Over 8,000 people lined the terraces at Páirc Uí Chaoimh and that was a strange sight to players who were just teenagers.
“But the final was the talk of the city. It was northside-southside, there were press photographers at training, interviews… I turned 17 before the game. It was a big deal to a kid at that age,” Críost Rí goalkeeper Diarmuid Cotter told the
.“The attendance on the day was given as 8,000, but my memory is that the old covered stand was full, there could have been more than that. Being honest, it was the biggest game that a lot of us played in."
The Mon prepared meticulously throughout the competition, they even watched a video of St Colman’s before the semi-final. It was as professional as you could get in a tournament designed for players under the age of eighteen.

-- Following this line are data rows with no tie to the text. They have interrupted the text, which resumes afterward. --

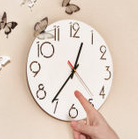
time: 12:36
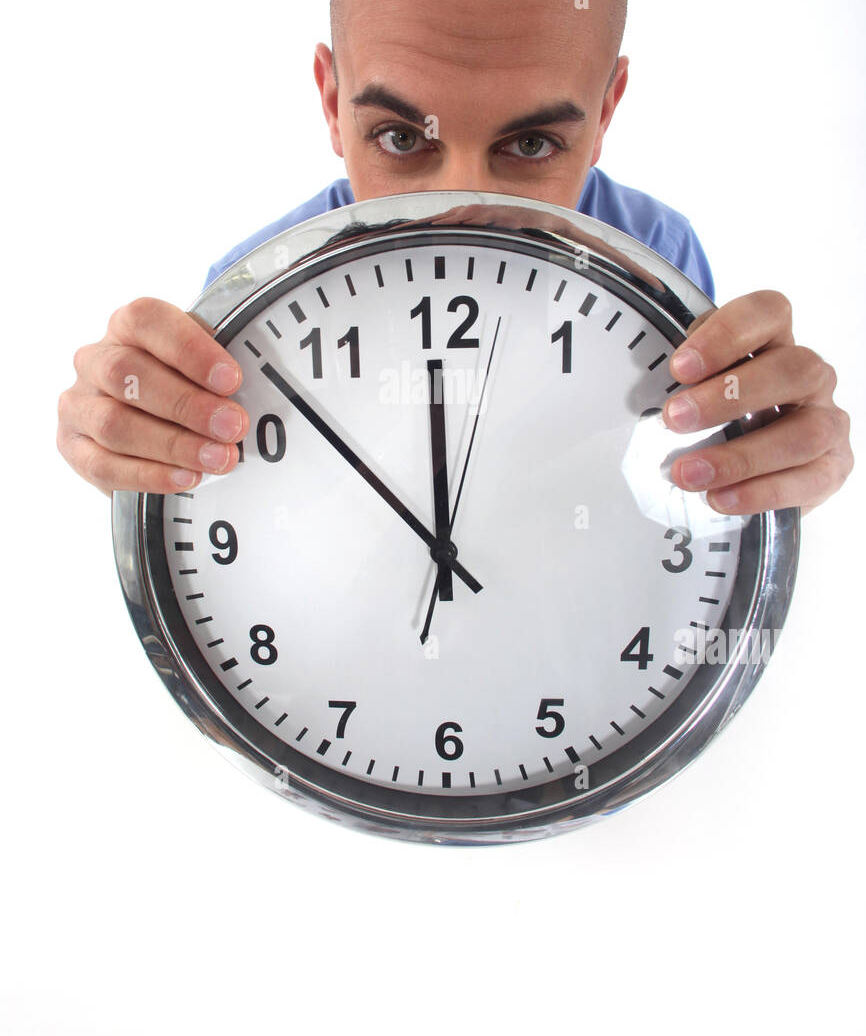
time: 11:52
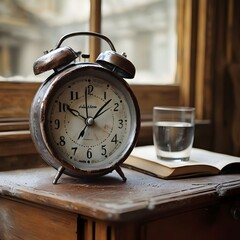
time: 10:07
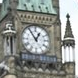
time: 12:54
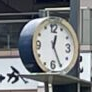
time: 12:25
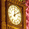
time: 12:09
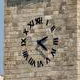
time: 2:22
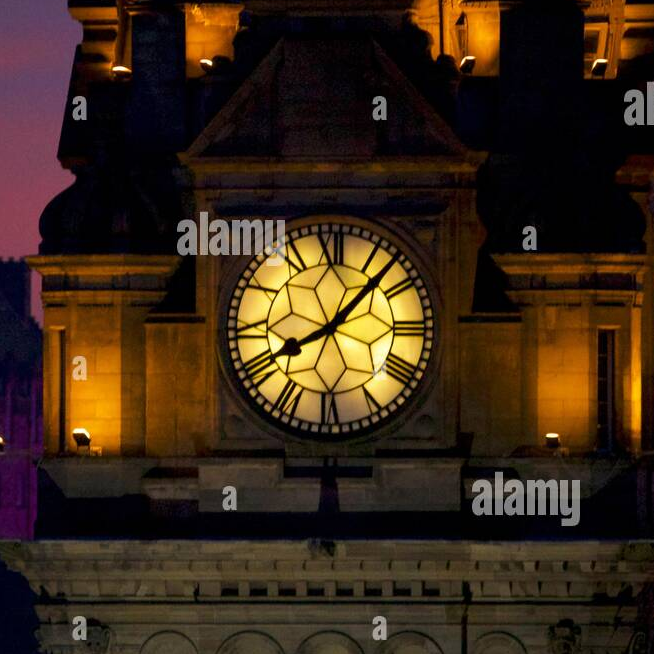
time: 8:07
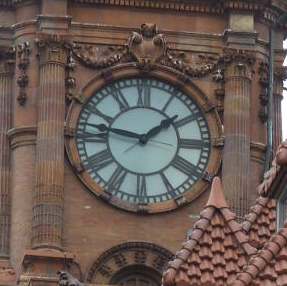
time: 1:46
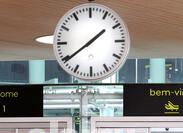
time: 1:39
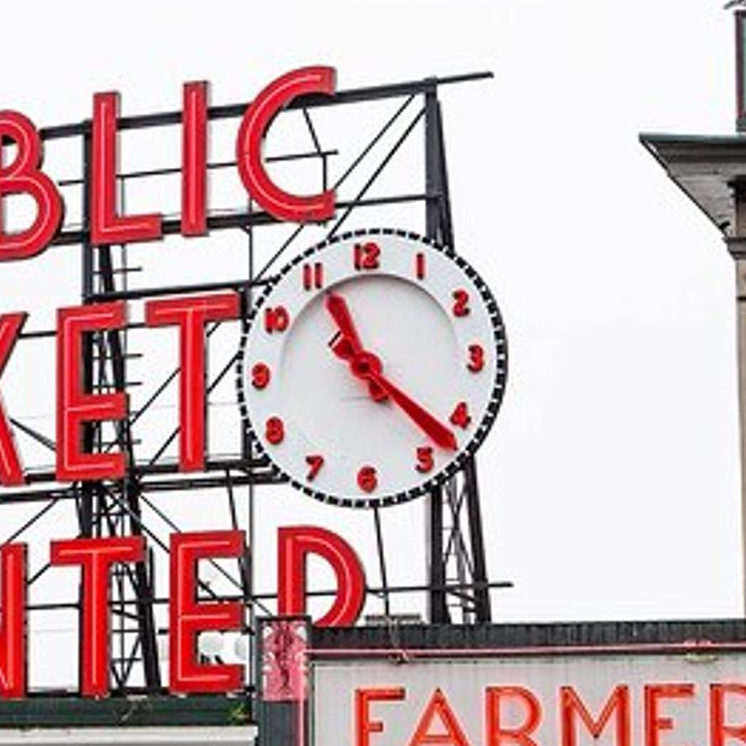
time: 11:22
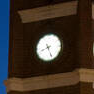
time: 8:26
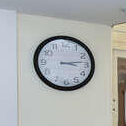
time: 3:13
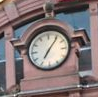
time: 7:06
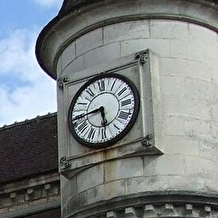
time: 5:44
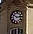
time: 2:50
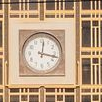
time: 12:17
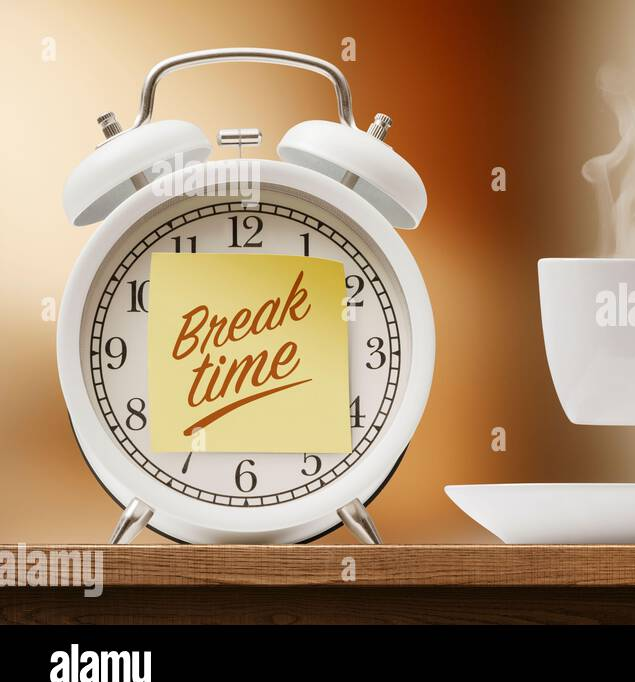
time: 8:36
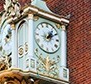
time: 1:09
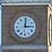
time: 12:14
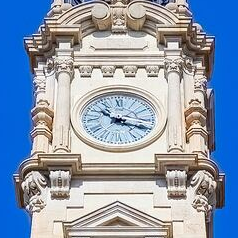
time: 10:18
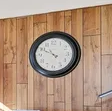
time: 10:49
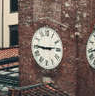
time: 2:45
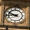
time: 9:43
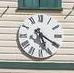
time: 5:20
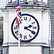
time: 2:19
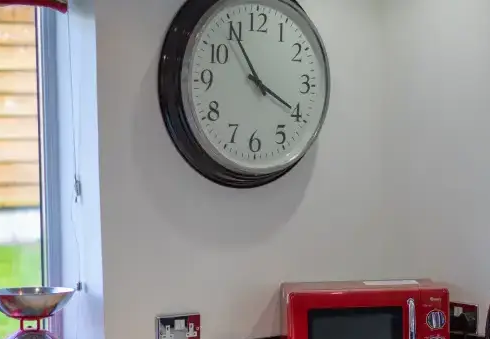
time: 3:54
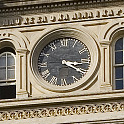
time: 3:20
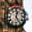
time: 12:24
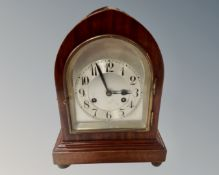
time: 2:56
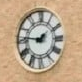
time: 1:46
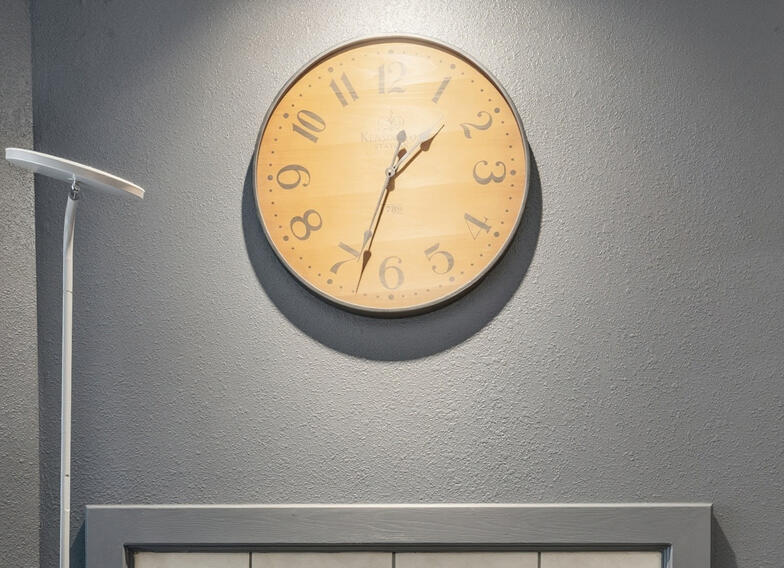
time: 1:32
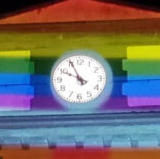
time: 9:55
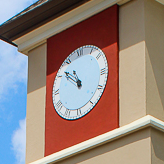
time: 10:51
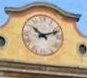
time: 10:11
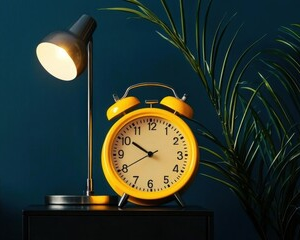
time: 9:50
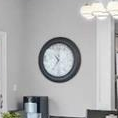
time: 10:35
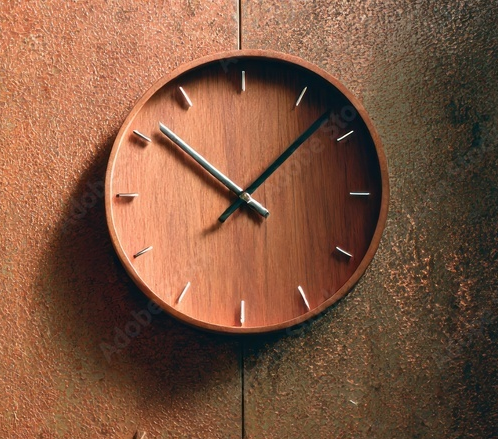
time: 10:07
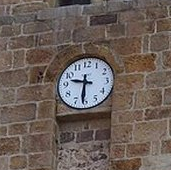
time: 9:31
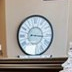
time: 3:16
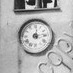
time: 12:13
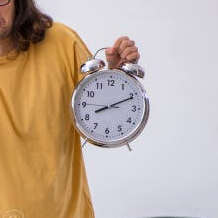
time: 8:10
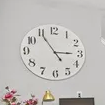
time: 2:54
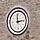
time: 2:59
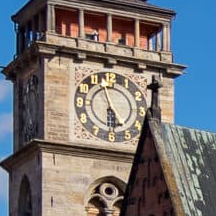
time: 5:57
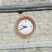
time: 9:41
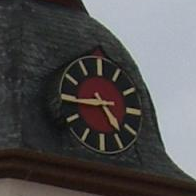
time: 4:44
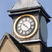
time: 10:22
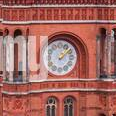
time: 1:08
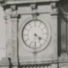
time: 4:31
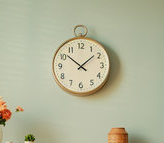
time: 1:51
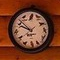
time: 9:51
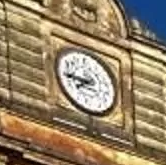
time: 7:44
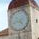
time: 4:42
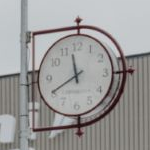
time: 11:40
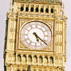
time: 5:21
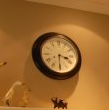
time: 3:29
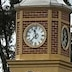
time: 11:37
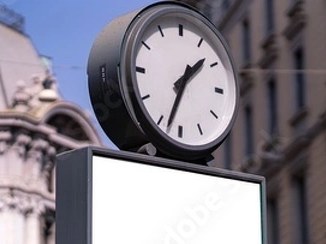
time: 1:33
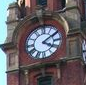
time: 4:09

All of this paid off when captain John Drinan knocked in two goals and that gave the Mon an early lead. This came from the acute analysis of manager Murt Murphy, who made sure that ‘a lot of work was done with John on flicking high balls with one hand’ before throw-in.
This heightened the tension inside the Páirc and things exploded with the dismissals of Tony Leahy from Críost Rí and Robert Allen from the Mon. With both teams down to 14 men, it was wide open for someone to fully assert themselves and take the title.
The Mon pulled everyone back, trying to defend a two-point lead, and the ball went to Fergie Golden. He tried to score from ‘an impossible angle’ but missed, and that wrapped things up.
The game finished 2-6 to 1-17 and the Harty Cup, along with the city’s bragging rights, were going over the North Gate Bridge and up Shandon Street towards North Monastery Road.

North Mon went on and lost the Dr Croke Cup final to Kilkenny CBS, but there was more joy in 1990 as two of the panel’s players helped Na Piarsaigh win the Cork Senior Hurling Championship for the first time ever. Not only had they claimed the city’s top dog status as teenagers, they also managed to get the Sean Óg Murphy Cup up to Farranree.
It was one of the greatest days that Cork hurling has ever seen with sporting tradition colliding with the very fabric of the city. Over 40 years on and it is still talked about as one of the defining games of a golden era for inter-college hurling in Cork.